Saved data entries
- - -

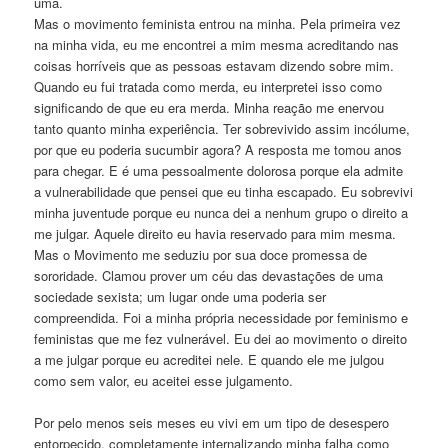
uma.
Mas o movimento feminista entrou na minha. Pela primeira vez
na minha vida, eu me encontrei a mim mesma acreditando nas
coisas horríveis que as pessoas estavam dizendo sobre mim.
Quando eu fui tratada como merda, eu interpretei isso como
significando de que eu era merda. Minha reação me enervou
tanto quanto minha experiência. Ter sobrevivido assim incólume,
por que eu poderia sucumbir agora? A resposta me tomou anos
para chegar. E é uma pessoalmente dolorosa porque ela admite
a vulnerabilidade que pensei que eu tinha escapado. Eu sobrevivi
minha juventude porque eu nunca dei a nenhum grupo o direito a
me julgar. Aquele direito eu havia reservado para mim mesma.
Mas o Movimento me seduziu por sua doce promessa de
sororidade. Clamou prover um céu das devastações de uma
sociedade sexista; um lugar onde uma poderia ser
compreendida. Foi a minha própria necessidade por feminismo e
feministas que me fez vulnerável. Eu dei ao movimento o direito
a me julgar porque eu acreditei nele. E quando ele me julgou
como sem valor, eu aceitei esse julgamento.
Por pelo menos seis meses eu vivi em um tipo de desespero
entorpecido, completamente internalizando minha falha como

- - -

## [ACTIVITY]
In the entries above, identify each line that includes the string "julgar", then copy it.

## [EXERCISE RESPONSE]
me julgar. Aquele direito eu havia reservado para mim mesma.
a me julgar porque eu acreditei nele. E quando ele me julgou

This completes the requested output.